§ **To-do item A**
Reproduce the passage on passkeys, starting at "The key idea" and ending at "this coming year.".

§ **Text provided**
_ _ _ _

The key idea is to simplify sign-in's across devices, websites and applications irrespective of the platform; without the need for a single password. It starts will Google today and will be available across within this coming year.

What are Passkeys

This is the TL;DR version.

Usually when you sign-in to a website, you use your username/password. If it is correct, the site gives you access. That's legacy.

With passkey, signing in to the website or service will just be as simple as unlocking your phone. No passwords required. The phone will give you a prompt to confirm if you want to login to the service. Select YES and you are good to go. We've seen this with Google before, when you try to sign in with a new device for your Google accounts.

The actual implementation

The underlying technology to enable this is public key cryptography. A key pair is generated on the device, a private and a public keypair. The public keypair is sent to Google.

When sign-in is initiated, Google sends a unique challenge to your device. Your device signs it with the stored private key (upon your approval by unlocking the device). This signature is then verified by Google using the public key that you had previously provided to Google.

Your device ensures that the signature can only be shared with Google, preventing spillover to any phishing sites. Signature confirms that the device is yours and it contains the private key. It does not your any of your biometric information.

_ _ _ _

[Collected data]
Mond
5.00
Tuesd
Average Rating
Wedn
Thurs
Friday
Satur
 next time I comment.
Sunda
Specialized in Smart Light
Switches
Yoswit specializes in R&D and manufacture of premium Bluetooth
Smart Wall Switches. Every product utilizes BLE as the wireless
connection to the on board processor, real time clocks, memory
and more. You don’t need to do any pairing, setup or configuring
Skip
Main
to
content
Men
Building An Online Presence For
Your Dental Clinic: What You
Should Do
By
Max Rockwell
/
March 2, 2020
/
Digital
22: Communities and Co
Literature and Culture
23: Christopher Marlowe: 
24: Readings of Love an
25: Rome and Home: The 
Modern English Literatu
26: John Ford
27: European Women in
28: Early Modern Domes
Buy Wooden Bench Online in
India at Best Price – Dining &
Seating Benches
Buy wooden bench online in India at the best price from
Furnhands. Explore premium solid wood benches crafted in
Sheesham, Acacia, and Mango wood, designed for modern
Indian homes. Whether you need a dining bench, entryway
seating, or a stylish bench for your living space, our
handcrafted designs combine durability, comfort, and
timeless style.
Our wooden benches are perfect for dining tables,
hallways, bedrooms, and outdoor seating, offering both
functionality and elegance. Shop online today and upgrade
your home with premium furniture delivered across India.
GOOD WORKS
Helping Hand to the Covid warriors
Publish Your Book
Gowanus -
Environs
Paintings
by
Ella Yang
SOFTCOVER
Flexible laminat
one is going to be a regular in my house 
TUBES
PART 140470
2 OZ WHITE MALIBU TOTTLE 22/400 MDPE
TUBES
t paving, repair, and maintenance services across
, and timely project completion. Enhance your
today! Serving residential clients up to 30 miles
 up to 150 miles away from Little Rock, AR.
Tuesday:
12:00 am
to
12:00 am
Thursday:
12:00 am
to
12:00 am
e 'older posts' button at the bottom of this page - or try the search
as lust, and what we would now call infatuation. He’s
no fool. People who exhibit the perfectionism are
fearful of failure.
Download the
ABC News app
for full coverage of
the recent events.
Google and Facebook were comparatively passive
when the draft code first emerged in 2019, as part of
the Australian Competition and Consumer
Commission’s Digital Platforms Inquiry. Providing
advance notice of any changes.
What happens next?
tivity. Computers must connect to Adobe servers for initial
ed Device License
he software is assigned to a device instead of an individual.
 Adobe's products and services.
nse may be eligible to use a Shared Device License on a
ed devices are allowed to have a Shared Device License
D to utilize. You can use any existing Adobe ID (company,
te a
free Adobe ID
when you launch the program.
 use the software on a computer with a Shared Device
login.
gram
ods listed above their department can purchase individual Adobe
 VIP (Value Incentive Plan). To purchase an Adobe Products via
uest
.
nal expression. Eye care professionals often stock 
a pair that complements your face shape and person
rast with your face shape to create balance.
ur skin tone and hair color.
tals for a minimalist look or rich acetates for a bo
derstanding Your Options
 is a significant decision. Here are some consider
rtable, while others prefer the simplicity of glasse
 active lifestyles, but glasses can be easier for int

_ _ _ _

§ **To-do item B**
Rewrite the entries, starting at the first line and ending at the line containing "functionality and elegance.", with "Furnhands" replaced by "the seller" and everything else left unchanged.

§ **Task result A**
The key idea is to simplify sign-in's across devices, websites and applications irrespective of the platform; without the need for a single password. It starts will Google today and will be available across within this coming year.

§ **Task result B**
Mond
5.00
Tuesd
Average Rating
Wedn
Thurs
Friday
Satur
 next time I comment.
Sunda
Specialized in Smart Light
Switches
Yoswit specializes in R&D and manufacture of premium Bluetooth
Smart Wall Switches. Every product utilizes BLE as the wireless
connection to the on board processor, real time clocks, memory
and more. You don’t need to do any pairing, setup or configuring
Skip
Main
to
content
Men
Building An Online Presence For
Your Dental Clinic: What You
Should Do
By
Max Rockwell
/
March 2, 2020
/
Digital
22: Communities and Co
Literature and Culture
23: Christopher Marlowe: 
24: Readings of Love an
25: Rome and Home: The 
Modern English Literatu
26: John Ford
27: European Women in
28: Early Modern Domes
Buy Wooden Bench Online in
India at Best Price – Dining &
Seating Benches
Buy wooden bench online in India at the best price from
the seller. Explore premium solid wood benches crafted in
Sheesham, Acacia, and Mango wood, designed for modern
Indian homes. Whether you need a dining bench, entryway
seating, or a stylish bench for your living space, our
handcrafted designs combine durability, comfort, and
timeless style.
Our wooden benches are perfect for dining tables,
hallways, bedrooms, and outdoor seating, offering both
functionality and elegance. Shop online today and upgrade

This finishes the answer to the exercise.